Through most of college, my peers underestimated me. If I had to pinpoint a reason, it might’ve been that they equated cheerful and blonde with unintelligent.

It also didn’t help that I was clumsy, always breaking toes or slipping and tripping and dropping my phone. By the time I graduated, summa cum laude with a GPA that topped 3.9, I would get confused reactions. “You? Wow.”

I wasn’t alone. When I moved to the Deep South, I realized that entire regions can be underestimated. In 2005, Alabama had a booming economy, it was adding jobs faster than other regions and it was attracting high-tech talent who flocked there for the warm weather, and in the case of Mobile, the turquoise beaches. You’d never know it, though, from the reactions and jokes I got from Northerners about the place.

So, when defense manufacturer EADS-North America said it would put an aircraft engineering center in Mobile, Ala., it shocked people as far north as Seattle and touched off celebrations of affirmation in the gulf coast city.

As a collective people, the southerners had been underestimated. And, they’d proven the world wrong.

Compliments seem sweeter when they come from a skeptic. Once, I showed up scrambling to a reporting assignment — I was new to Seattle and I’d gotten lost trying to find a building below the Fremont bridge. When I arrived, I saw the photographer from my newspaper leaving the building.
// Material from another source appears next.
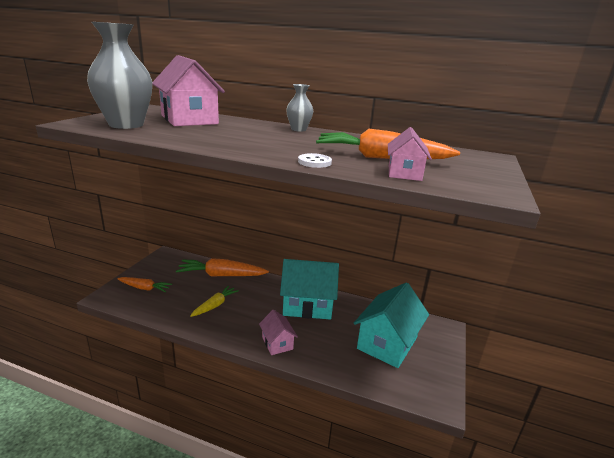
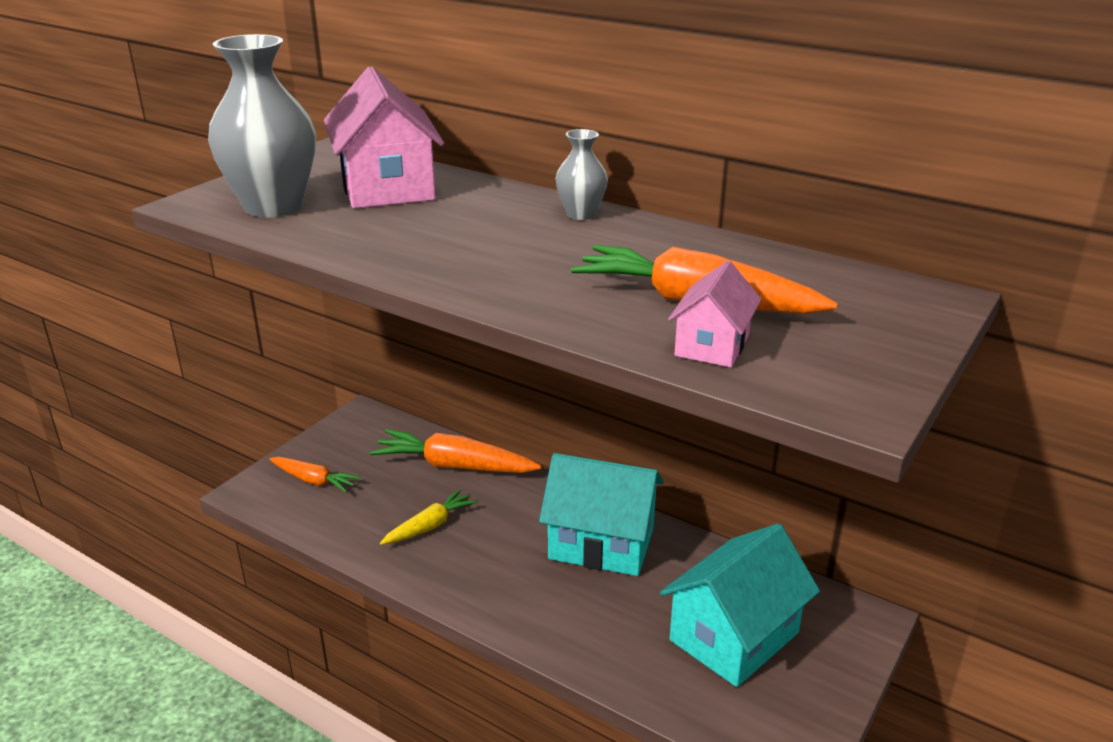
camera: 15 degrees right, 5 degrees up
(277, 343) = (523, 611): pink house -> none
(314, 162) = (559, 313): white button -> none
“Which way?” I asked, out of breath.

“In there. I just finished and they’re ready for you,” he said.

“Sorry,” I called out while sprinting off, “I couldn’t find this place!”

The next day, he told my editors upon seeing my article: “When I saw her running, I thought, ‘Oh, another new reporter, she won’t last long.’ But then, when I read her article, I thought, ‘That girl can write!'”

This compliment stuck with me, and reminded me of my near-miss with this photographer’s esteem. Had I not given that article my all on deadline, his opinions about me might’ve become conclusions.

Assuming the worst of your opponent can be lethal in war-fighting, costly in business and humiliating in politics. People underestimate others to their own detriment.

When the world underestimates you — and, if you are doing something worthwhile, it nearly always will — just keep doing your best. Keep showing up.